*** Provided data Section Begins ***

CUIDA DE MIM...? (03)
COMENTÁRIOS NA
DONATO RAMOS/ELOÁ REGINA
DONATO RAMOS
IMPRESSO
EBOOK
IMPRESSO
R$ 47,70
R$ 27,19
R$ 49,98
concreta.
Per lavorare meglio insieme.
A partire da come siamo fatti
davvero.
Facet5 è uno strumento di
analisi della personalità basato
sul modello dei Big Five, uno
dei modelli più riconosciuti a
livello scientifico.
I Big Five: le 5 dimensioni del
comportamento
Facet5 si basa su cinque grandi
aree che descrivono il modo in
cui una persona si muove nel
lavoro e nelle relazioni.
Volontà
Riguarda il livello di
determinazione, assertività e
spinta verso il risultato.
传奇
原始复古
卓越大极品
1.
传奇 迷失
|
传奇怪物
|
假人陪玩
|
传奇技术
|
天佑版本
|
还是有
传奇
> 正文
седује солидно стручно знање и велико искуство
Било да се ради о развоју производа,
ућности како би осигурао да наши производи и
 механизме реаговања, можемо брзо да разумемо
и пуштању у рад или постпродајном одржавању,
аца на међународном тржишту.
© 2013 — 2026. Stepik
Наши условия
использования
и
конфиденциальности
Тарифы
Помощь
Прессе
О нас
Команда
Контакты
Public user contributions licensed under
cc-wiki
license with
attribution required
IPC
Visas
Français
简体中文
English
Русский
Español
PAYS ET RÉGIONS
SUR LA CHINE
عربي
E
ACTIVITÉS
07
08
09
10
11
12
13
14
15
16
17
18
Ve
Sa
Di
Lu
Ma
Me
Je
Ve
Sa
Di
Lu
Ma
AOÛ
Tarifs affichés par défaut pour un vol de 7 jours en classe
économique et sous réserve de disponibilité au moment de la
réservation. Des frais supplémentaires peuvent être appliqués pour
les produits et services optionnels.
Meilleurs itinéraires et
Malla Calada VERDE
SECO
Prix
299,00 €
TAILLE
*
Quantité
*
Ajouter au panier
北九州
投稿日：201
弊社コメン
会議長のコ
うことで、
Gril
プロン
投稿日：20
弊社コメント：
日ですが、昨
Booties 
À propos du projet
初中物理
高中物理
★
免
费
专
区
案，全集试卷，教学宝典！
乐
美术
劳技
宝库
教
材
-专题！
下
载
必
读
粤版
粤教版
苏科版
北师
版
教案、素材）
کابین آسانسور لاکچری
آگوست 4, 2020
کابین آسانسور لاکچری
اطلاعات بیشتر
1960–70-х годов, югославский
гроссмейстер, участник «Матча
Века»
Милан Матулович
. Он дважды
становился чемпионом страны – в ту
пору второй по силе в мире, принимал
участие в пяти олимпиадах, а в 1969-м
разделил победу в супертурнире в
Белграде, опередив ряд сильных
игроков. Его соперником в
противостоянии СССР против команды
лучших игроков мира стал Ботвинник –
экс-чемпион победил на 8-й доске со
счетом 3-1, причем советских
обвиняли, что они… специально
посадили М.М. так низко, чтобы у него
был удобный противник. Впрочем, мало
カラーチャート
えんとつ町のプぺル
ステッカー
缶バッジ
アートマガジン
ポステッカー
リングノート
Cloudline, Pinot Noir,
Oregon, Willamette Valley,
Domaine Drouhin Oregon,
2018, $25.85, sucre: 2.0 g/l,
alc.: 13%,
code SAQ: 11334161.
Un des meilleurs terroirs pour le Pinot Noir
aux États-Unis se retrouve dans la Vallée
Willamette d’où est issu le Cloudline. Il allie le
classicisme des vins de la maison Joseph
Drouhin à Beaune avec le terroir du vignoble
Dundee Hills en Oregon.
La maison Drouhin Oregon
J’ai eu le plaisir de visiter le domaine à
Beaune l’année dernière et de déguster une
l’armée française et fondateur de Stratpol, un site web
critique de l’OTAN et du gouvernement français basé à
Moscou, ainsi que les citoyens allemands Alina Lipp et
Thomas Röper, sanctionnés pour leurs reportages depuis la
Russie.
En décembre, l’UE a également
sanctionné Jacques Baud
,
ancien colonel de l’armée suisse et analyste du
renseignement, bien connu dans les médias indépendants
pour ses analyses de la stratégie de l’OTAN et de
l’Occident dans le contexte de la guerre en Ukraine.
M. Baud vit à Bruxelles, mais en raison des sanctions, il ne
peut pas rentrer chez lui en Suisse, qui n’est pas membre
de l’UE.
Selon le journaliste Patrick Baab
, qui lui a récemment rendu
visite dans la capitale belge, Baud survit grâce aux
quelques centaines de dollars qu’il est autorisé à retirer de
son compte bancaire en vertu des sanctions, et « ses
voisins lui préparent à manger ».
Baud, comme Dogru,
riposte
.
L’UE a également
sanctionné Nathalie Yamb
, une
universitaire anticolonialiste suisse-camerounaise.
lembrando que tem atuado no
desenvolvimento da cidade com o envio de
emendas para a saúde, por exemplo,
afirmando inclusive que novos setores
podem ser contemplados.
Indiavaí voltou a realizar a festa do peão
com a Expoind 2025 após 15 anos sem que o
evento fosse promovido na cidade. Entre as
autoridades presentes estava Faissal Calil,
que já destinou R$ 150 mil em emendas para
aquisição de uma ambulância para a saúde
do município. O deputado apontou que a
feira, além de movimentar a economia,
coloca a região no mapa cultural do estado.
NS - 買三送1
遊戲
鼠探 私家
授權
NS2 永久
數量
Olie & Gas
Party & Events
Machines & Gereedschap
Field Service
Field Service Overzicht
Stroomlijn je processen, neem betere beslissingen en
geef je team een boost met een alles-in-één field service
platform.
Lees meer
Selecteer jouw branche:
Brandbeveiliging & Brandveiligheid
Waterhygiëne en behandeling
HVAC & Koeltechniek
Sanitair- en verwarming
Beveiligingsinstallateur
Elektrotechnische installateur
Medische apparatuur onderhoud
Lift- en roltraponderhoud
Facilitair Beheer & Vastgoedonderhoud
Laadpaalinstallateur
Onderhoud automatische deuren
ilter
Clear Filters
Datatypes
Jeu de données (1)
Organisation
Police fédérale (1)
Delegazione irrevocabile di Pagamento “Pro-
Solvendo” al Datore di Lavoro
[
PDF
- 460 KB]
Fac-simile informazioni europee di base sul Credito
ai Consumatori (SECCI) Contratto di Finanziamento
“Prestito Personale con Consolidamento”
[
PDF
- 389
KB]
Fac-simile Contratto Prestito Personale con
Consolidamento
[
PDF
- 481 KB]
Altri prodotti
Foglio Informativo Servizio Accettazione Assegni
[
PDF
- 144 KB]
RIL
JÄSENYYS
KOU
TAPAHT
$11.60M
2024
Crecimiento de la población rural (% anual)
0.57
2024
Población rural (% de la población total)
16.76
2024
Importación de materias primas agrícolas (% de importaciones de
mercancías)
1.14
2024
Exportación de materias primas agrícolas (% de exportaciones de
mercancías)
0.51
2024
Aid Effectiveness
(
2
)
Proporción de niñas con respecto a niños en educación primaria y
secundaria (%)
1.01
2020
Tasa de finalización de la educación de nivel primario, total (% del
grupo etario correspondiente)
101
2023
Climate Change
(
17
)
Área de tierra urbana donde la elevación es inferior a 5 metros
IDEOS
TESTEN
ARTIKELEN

*** Provided data Section Ends ***

● **Instructions for the task**
Each entry shown above should be transcribed exactly as written.

● **Result for this task**
CUIDA DE MIM...? (03)
COMENTÁRIOS NA
DONATO RAMOS/ELOÁ REGINA
DONATO RAMOS
IMPRESSO
EBOOK
IMPRESSO
R$ 47,70
R$ 27,19
R$ 49,98
concreta.
Per lavorare meglio insieme.
A partire da come siamo fatti
davvero.
Facet5 è uno strumento di
analisi della personalità basato
sul modello dei Big Five, uno
dei modelli più riconosciuti a
livello scientifico.
I Big Five: le 5 dimensioni del
comportamento
Facet5 si basa su cinque grandi
aree che descrivono il modo in
cui una persona si muove nel
lavoro e nelle relazioni.
Volontà
Riguarda il livello di
determinazione, assertività e
spinta verso il risultato.
传奇
原始复古
卓越大极品
1.
传奇 迷失
|
传奇怪物
|
假人陪玩
|
传奇技术
|
天佑版本
|
还是有
传奇
> 正文
седује солидно стручно знање и велико искуство
Било да се ради о развоју производа,
ућности како би осигурао да наши производи и
 механизме реаговања, можемо брзо да разумемо
и пуштању у рад или постпродајном одржавању,
аца на међународном тржишту.
© 2013 — 2026. Stepik
Наши условия
использования
и
конфиденциальности
Тарифы
Помощь
Прессе
О нас
Команда
Контакты
Public user contributions licensed under
cc-wiki
license with
attribution required
IPC
Visas
Français
简体中文
English
Русский
Español
PAYS ET RÉGIONS
SUR LA CHINE
عربي
E
ACTIVITÉS
07
08
09
10
11
12
13
14
15
16
17
18
Ve
Sa
Di
Lu
Ma
Me
Je
Ve
Sa
Di
Lu
Ma
AOÛ
Tarifs affichés par défaut pour un vol de 7 jours en classe
économique et sous réserve de disponibilité au moment de la
réservation. Des frais supplémentaires peuvent être appliqués pour
les produits et services optionnels.
Meilleurs itinéraires et
Malla Calada VERDE
SECO
Prix
299,00 €
TAILLE
*
Quantité
*
Ajouter au panier
北九州
投稿日：201
弊社コメン
会議長のコ
うことで、
Gril
プロン
投稿日：20
弊社コメント：
日ですが、昨
Booties 
À propos du projet
初中物理
高中物理
★
免
费
专
区
案，全集试卷，教学宝典！
乐
美术
劳技
宝库
教
材
-专题！
下
载
必
读
粤版
粤教版
苏科版
北师
版
教案、素材）
کابین آسانسور لاکچری
آگوست 4, 2020
کابین آسانسور لاکچری
اطلاعات بیشتر
1960–70-х годов, югославский
гроссмейстер, участник «Матча
Века»
Милан Матулович
. Он дважды
становился чемпионом страны – в ту
пору второй по силе в мире, принимал
участие в пяти олимпиадах, а в 1969-м
разделил победу в супертурнире в
Белграде, опередив ряд сильных
игроков. Его соперником в
противостоянии СССР против команды
лучших игроков мира стал Ботвинник –
экс-чемпион победил на 8-й доске со
счетом 3-1, причем советских
обвиняли, что они… специально
посадили М.М. так низко, чтобы у него
был удобный противник. Впрочем, мало
カラーチャート
えんとつ町のプぺル
ステッカー
缶バッジ
アートマガジン
ポステッカー
リングノート
Cloudline, Pinot Noir,
Oregon, Willamette Valley,
Domaine Drouhin Oregon,
2018, $25.85, sucre: 2.0 g/l,
alc.: 13%,
code SAQ: 11334161.
Un des meilleurs terroirs pour le Pinot Noir
aux États-Unis se retrouve dans la Vallée
Willamette d’où est issu le Cloudline. Il allie le
classicisme des vins de la maison Joseph
Drouhin à Beaune avec le terroir du vignoble
Dundee Hills en Oregon.
La maison Drouhin Oregon
J’ai eu le plaisir de visiter le domaine à
Beaune l’année dernière et de déguster une
l’armée française et fondateur de Stratpol, un site web
critique de l’OTAN et du gouvernement français basé à
Moscou, ainsi que les citoyens allemands Alina Lipp et
Thomas Röper, sanctionnés pour leurs reportages depuis la
Russie.
En décembre, l’UE a également
sanctionné Jacques Baud
,
ancien colonel de l’armée suisse et analyste du
renseignement, bien connu dans les médias indépendants
pour ses analyses de la stratégie de l’OTAN et de
l’Occident dans le contexte de la guerre en Ukraine.
M. Baud vit à Bruxelles, mais en raison des sanctions, il ne
peut pas rentrer chez lui en Suisse, qui n’est pas membre
de l’UE.
Selon le journaliste Patrick Baab
, qui lui a récemment rendu
visite dans la capitale belge, Baud survit grâce aux
quelques centaines de dollars qu’il est autorisé à retirer de
son compte bancaire en vertu des sanctions, et « ses
voisins lui préparent à manger ».
Baud, comme Dogru,
riposte
.
L’UE a également
sanctionné Nathalie Yamb
, une
universitaire anticolonialiste suisse-camerounaise.
lembrando que tem atuado no
desenvolvimento da cidade com o envio de
emendas para a saúde, por exemplo,
afirmando inclusive que novos setores
podem ser contemplados.
Indiavaí voltou a realizar a festa do peão
com a Expoind 2025 após 15 anos sem que o
evento fosse promovido na cidade. Entre as
autoridades presentes estava Faissal Calil,
que já destinou R$ 150 mil em emendas para
aquisição de uma ambulância para a saúde
do município. O deputado apontou que a
feira, além de movimentar a economia,
coloca a região no mapa cultural do estado.
NS - 買三送1
遊戲
鼠探 私家
授權
NS2 永久
數量
Olie & Gas
Party & Events
Machines & Gereedschap
Field Service
Field Service Overzicht
Stroomlijn je processen, neem betere beslissingen en
geef je team een boost met een alles-in-één field service
platform.
Lees meer
Selecteer jouw branche:
Brandbeveiliging & Brandveiligheid
Waterhygiëne en behandeling
HVAC & Koeltechniek
Sanitair- en verwarming
Beveiligingsinstallateur
Elektrotechnische installateur
Medische apparatuur onderhoud
Lift- en roltraponderhoud
Facilitair Beheer & Vastgoedonderhoud
Laadpaalinstallateur
Onderhoud automatische deuren
ilter
Clear Filters
Datatypes
Jeu de données (1)
Organisation
Police fédérale (1)
Delegazione irrevocabile di Pagamento “Pro-
Solvendo” al Datore di Lavoro
[
PDF
- 460 KB]
Fac-simile informazioni europee di base sul Credito
ai Consumatori (SECCI) Contratto di Finanziamento
“Prestito Personale con Consolidamento”
[
PDF
- 389
KB]
Fac-simile Contratto Prestito Personale con
Consolidamento
[
PDF
- 481 KB]
Altri prodotti
Foglio Informativo Servizio Accettazione Assegni
[
PDF
- 144 KB]
RIL
JÄSENYYS
KOU
TAPAHT
$11.60M
2024
Crecimiento de la población rural (% anual)
0.57
2024
Población rural (% de la población total)
16.76
2024
Importación de materias primas agrícolas (% de importaciones de
mercancías)
1.14
2024
Exportación de materias primas agrícolas (% de exportaciones de
mercancías)
0.51
2024
Aid Effectiveness
(
2
)
Proporción de niñas con respecto a niños en educación primaria y
secundaria (%)
1.01
2020
Tasa de finalización de la educación de nivel primario, total (% del
grupo etario correspondiente)
101
2023
Climate Change
(
17
)
Área de tierra urbana donde la elevación es inferior a 5 metros
IDEOS
TESTEN
ARTIKELEN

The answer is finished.